After a few stressful weeks with the annual meeting and visitors and changing bosses, I have also reverted to my usual healthy diet. How funny it is that I sometimes only know I am stressed by what I am eating. I never eat fried foods. I never eat ice cream. When I start eating unhealthy things, it is a sign that I must be stressed, so I can go and look for the cause. Or I can just consciously revert to my preferred routine and watch stress fall away. Cool.
Routine, huh? How do puppies fit into routine? If there is anything the opposite of routine, it is puppies. I knew it was risky to go to the Animal League for a Chamber of Commerce mixer. There are dogs there. Cats, too, but we are not allowed to have cats. Max thinks cats are snacks.
I’m in that vulnerable place where I know my dogs are getting old. Toby is nine and Max is eleven. I like having three dogs, and I know that once you have four dogs, you suddenly have way too many. So soon, maybe, it will be time for a new dog. But I’m not quite ready. I recognize this state of mind from the times when my dogs have found me. It is the state of mind that attracts dogs.
But all they really wanted was someone to foster Nell.
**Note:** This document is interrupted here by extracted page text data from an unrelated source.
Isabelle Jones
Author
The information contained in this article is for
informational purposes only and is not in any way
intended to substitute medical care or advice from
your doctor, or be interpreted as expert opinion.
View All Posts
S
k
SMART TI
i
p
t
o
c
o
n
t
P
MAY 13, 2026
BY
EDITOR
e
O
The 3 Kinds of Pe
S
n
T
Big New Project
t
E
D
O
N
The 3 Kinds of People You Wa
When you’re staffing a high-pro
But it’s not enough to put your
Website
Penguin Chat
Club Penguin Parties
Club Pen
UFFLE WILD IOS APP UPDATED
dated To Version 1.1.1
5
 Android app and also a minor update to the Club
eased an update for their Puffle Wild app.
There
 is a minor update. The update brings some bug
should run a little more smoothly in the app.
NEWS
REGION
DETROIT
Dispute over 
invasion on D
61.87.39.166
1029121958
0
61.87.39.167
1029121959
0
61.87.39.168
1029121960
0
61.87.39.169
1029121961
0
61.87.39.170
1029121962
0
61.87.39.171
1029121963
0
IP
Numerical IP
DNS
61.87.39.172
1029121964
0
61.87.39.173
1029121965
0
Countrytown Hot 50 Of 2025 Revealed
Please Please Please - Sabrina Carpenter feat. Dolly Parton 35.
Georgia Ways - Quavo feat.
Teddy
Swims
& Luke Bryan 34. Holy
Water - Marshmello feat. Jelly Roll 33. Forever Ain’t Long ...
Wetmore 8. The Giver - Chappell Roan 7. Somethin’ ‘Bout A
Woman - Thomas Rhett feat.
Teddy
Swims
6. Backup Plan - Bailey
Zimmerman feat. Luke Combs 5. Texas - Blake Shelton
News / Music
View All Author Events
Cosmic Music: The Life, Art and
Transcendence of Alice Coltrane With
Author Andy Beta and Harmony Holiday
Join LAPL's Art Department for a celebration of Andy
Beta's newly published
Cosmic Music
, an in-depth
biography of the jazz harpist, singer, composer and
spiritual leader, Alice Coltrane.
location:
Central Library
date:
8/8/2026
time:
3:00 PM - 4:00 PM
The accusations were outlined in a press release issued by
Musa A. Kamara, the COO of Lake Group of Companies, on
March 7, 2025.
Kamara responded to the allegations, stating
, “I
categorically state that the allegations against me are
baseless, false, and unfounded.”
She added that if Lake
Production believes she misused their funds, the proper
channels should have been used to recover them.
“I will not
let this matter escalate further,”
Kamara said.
The shelter is a tough place to be pregnant. So here Miss Nell is, with her head on my foot, and she seems very grateful to be out of the shelter’s noise. The boys don’t mind her, except when she steals their bones. We will work out a new routine for eating separately, exercise, and sleeping spots that incorporate the inevitability of puppies.
P wants to know if I am raising them for meat. No, P. They all go back to the shelter for new homes, Mother Nell included. She is a nice dog—sweet and pretty. She looks like a black flat coat retriever, with one white paw. I suppose she might grow on me, but she has that retriever neediness, not the quiet reserve punctuated by occasional goofiness that German shepherd owners are accustomed to. T is simply appalled. She had trouble even giving the shelter a reference for me, concerned as she was about my sanity.